The biggest winner among U.S. airline stocks this year just got another boost.
Shares of United Continental Holdings, the parent of United Airlines, were trading about 6 percent higher in afternoon trading Wednesday after the carrier lifted its profit outlook for the third time this year and said it was able to offset a more than 30 percent increase in its fuel bill thanks to strong demand and higher airfares.
“As was the case in July, we’re struggling to find things to complain about, despite our most cantankerous efforts. With many investors having questioned whether [United’s] sector-trouncing equity outperformance might stall into year-end, we believe these results strongly suggest the contrary,” said J.P. Morgan Chase senior airline analyst Jamie Baker.
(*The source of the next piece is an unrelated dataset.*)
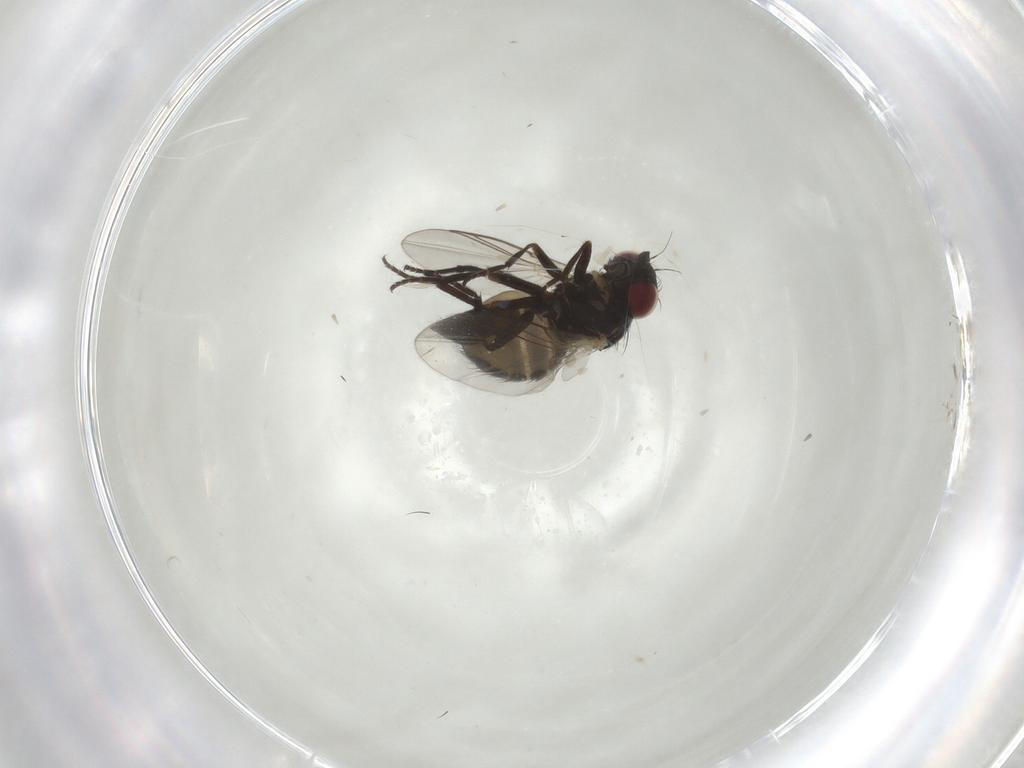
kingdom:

United expects to offset about 90 percent of the increase in fuel prices this year. Travelers are willing to pay up for more expensive seats, including those with more legroom and other perks, executives said on a call with analysts on Wednesday. The results quieted worries earlier in the year that United’s aggressive growth plan would lead to a fare war with other carriers.
The airline has found new ways to upsell travelers on more expensive seats. For example, United’s ancillary revenue — income beyond base airfare — was led by sales of so-called Economy Plus seats, which offer travelers a few additional inches of legroom and a seat closer to the front of the plane, said United’s chief commercial officer, Andrew Nocella. The surcharges for these seats vary but a round-trip ticket between Newark, New Jersey, and San Francisco in early November was about $445 in a regular economy class seat and $200 more in Economy Plus seats.
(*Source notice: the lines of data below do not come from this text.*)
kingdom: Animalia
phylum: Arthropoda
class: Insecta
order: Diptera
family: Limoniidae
United, like other airlines, is in the process of segmenting its cabins into several classes of services, starting with restrictive basic economy fares. United’s version of the basic economy fare does not allow travelers to use overhead bins. American Airlines removed that restriction for its basic economy fares in September, bringing its product more in line with its rival Delta Air Lines. United has no plans to copy that move, said Nocella.
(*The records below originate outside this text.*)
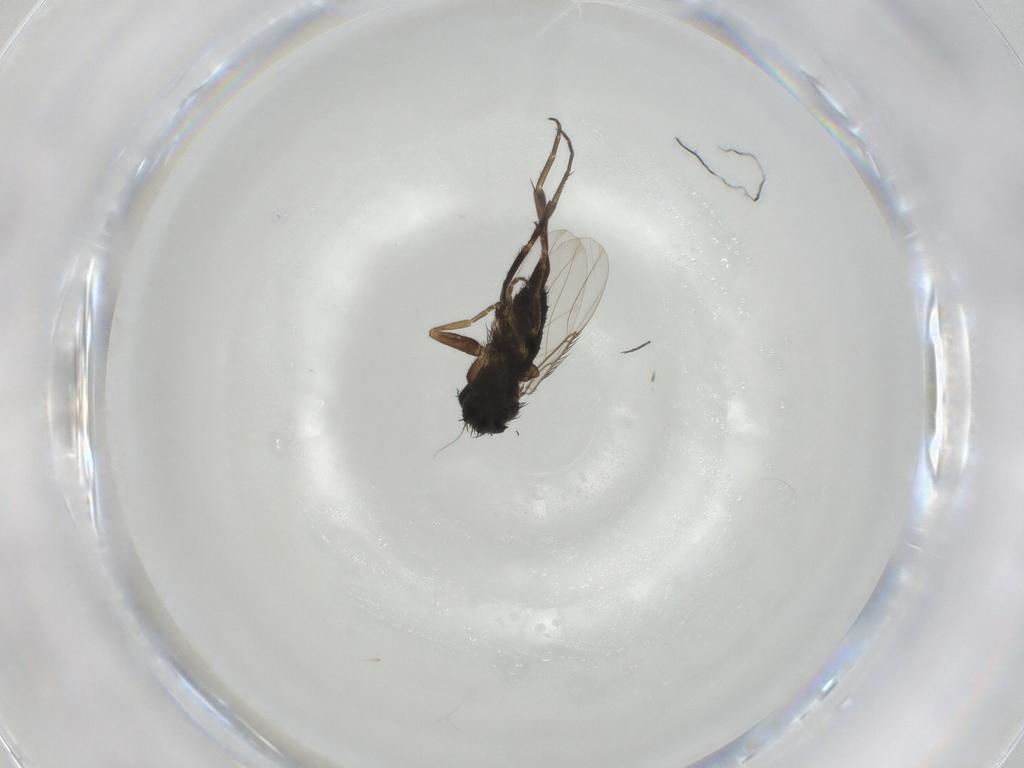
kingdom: Animalia
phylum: Arthropoda
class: Insecta
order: Diptera
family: Phoridae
“It’s working as designed and it’s working full speed ahead with where we’re at,” he said.
Airlines haven’t been shy that the no-frills product is there to encourage travelers to pay a higher, more lenient fare instead. The San Francisco itinerary was $60 cheaper in basic economy than regular coach.
United’s shares are up more than 30 percent so far this year, an outlier among carriers that have largely struggled as investors fretted about fuel costs, generally big airlines’ second-largest expense after employee salaries. The NYSE Arca Airline Index, which tracks 15 carriers, is down more than 13 percent so far this year, while the S&P 500 is up more than 5 percent.
Recent airline reports could give the sector a lift.
Delta noted last week a sharp increase in demand, particularly for its premium seats such as those in business class, that is helping it offset higher fuel costs.
On Wednesday, Deutsche Bank upgraded Delta, whose shares are down more than 2 percent so far this year and American, whose shares are off more than 34 percent, to buy, citing solid travel demand from consumers and the recent stock slide as an “attractive entry point.”
Delta and American shares were each up by about 3 percent.
American Airlines reports its third-quarter earnings on Oct. 25.